Raw breaded and stuffed chicken products will be subject to regulation if they exceed a low level of the bacteria.
The Agriculture Department will test for and regulate salmonella in raw chicken products as the federal government tries to curb infections from the bacteria.
The agency announced Monday it will declare salmonella an adulterant in breaded and stuffed raw chicken products, meaning these food products will be subject to regulation if they exceed a low level of the bacteria. The USDA will also take public input on whether to set an even stricter zero tolerance standard for salmonella in poultry, the agency said in a press release.
The USDA’s declaration follows an announcement last year that the agency would try to reduce salmonella cases by 25% over time. The bacteria causes about 1.35 million infections per year in the US, hospitalizing more than 26,000 people and killing more than 400, according to the Centers for Disease Control and Prevention, with food causing the bulk of the illnesses.
‘Just the Beginning’
Labeling salmonella an adulterant in certain chicken products is “just the beginning” of the USDA’s response, said Sandra Eskin, deputy under secretary for Food Safety. “We now have the rest of the raw poultry supply to consider. If we look again, we may decide that we’re going to have similar standards but for all poultry products.”
A federal court two decades ago declared that the agency couldn’t regulate salmonella as an adulterant, citing that properly cooking raw meat products can kill the bacteria. But consumer advocates said the decision discounted the danger of salmonella.
It’s “quite possible,” Eskin said, that industry groups could challenge these rules when they’re finalized like they did in Supreme Beef Processors Inc. v. USDA more than 20 years ago. “But I think the difference between then and now is that we know we have to make a pretty bulletproof case that salmonella is an adulterant in whatever range of products we decide.
Though undercooked chicken carries the greatest risk of salmonella contamination, outbreaks have also been linked to eggs, fruits, peanut butter and more.
Current USDA standards for poultry only cover a few products and are “not enforceable,” so raw meat can be sold even if contaminated, according to a statement by the Center for Science in the Public Interest, a food and health watchdog.
The industry has invested millions of dollars in refining best practices to reduce salmonella, Ashley Peterson, senior vice president of scientific and regulatory affairs at The National Chicken Council, said in a statement. The council is concerned about this “abrupt shift in longstanding policy,” she said.
“It has the potential to shutter processing plants, cost jobs, and take safe food and convenient products off shelves,” Peterson said. “We’re equally concerned that this announcement was not science-based or data-driven.”
Breaded and stuffed raw chicken products might be a target of USDA rulemaking because consumers don’t always know they’re uncooked, said Amanda Starbuck, a food researcher at non-governmental organization Food & Water Watch.
“We treat raw meat as a hazardous material, but not always things that come out of the freezer,” she said – which can cause problems if consumers don’t take the same care cooking breaded chicken as they would to cook a raw bird.
Tyson Foods Inc., Pilgrim’s Pride Corp., and Cargill Inc. didn’t immediately respond to requests for comment.
This contributed to the USDA’s decision to start with raw and stuffed chicken products, Eskin said. Because products can look cooked if they’re browned or covered in breading, she said the agency observed in test kitchens that consumers didn’t know how to prepare them safely.

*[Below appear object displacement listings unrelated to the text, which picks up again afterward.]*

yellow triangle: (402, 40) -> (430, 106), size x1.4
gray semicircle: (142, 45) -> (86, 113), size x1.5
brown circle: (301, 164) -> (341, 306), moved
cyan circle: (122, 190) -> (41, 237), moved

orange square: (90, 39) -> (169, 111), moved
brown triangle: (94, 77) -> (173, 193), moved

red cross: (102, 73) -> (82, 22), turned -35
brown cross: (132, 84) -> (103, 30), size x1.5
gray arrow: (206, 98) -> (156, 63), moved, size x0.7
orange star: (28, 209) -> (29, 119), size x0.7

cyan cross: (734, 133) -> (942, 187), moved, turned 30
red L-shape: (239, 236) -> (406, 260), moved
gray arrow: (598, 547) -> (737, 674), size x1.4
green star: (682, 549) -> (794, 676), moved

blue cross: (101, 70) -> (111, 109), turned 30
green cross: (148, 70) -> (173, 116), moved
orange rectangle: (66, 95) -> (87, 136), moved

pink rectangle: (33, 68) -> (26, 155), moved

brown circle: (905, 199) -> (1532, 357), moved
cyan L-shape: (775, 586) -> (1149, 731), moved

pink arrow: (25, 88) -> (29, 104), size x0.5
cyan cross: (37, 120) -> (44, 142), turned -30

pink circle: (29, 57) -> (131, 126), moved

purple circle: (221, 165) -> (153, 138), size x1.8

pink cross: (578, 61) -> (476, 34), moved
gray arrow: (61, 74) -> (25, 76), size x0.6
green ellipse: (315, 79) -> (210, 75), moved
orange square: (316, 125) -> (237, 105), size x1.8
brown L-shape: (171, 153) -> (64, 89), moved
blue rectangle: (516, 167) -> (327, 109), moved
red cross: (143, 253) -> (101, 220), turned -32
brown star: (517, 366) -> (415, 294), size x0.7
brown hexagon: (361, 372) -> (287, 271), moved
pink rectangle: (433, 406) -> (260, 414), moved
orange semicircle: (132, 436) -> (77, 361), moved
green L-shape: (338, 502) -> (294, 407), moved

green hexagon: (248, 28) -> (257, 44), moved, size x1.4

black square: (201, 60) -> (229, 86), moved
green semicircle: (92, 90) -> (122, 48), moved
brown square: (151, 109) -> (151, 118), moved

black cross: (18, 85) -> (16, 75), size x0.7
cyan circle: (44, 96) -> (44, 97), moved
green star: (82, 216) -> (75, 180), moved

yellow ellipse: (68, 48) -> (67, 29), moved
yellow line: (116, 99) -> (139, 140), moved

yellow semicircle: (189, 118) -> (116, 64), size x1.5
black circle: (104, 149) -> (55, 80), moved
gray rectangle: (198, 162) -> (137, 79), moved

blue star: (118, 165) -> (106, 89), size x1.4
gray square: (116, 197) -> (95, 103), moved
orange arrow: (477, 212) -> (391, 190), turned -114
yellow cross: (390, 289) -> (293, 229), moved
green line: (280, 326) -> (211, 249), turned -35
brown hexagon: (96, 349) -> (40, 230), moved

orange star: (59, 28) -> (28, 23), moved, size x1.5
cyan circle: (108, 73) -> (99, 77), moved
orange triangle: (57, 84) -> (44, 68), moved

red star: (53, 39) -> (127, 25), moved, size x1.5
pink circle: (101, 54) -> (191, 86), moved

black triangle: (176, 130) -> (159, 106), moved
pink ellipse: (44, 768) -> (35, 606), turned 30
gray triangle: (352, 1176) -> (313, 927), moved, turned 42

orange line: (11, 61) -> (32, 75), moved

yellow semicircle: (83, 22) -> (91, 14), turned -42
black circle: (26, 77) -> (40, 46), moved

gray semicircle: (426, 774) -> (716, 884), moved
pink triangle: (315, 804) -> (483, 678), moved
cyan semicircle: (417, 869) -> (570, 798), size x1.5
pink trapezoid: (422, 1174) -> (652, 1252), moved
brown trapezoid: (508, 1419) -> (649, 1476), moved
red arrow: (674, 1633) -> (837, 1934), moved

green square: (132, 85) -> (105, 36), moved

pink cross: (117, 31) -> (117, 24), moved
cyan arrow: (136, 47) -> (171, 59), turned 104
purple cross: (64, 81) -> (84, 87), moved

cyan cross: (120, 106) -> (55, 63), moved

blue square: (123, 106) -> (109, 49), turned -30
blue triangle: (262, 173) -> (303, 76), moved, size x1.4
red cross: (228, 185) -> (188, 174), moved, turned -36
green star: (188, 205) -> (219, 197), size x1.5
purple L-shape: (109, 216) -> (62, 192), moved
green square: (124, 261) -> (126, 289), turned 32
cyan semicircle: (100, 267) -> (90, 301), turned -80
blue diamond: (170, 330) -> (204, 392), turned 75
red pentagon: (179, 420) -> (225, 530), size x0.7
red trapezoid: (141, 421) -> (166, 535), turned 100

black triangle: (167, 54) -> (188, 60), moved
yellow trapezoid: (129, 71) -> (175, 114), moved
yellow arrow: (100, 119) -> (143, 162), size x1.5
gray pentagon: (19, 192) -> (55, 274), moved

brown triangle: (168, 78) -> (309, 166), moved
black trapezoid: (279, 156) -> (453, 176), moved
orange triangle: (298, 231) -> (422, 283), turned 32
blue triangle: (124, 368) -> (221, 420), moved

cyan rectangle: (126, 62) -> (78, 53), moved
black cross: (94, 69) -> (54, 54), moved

“We’ve tried to handle it by labeling cooking instructions and warnings, and we just don’t think that’s enough,” she said.
The USDA plans to release a draft framework in October for enforceable final product standards and ways to reduce bacterial load when birds enter slaughterhouses, Eskin said. While Eskin acknowledged that the agency’s reach is limited because its oversight starts after animals leave the farm, she said she’s confident its actions can dent the salmonella cases in the US – citing a similar move in Canada that brought improvements.
“Yes, we have limitations – our authority starts at the entrance to the slaughterhouse – but I think we can do a lot to incentivize upstream improvements,” she said.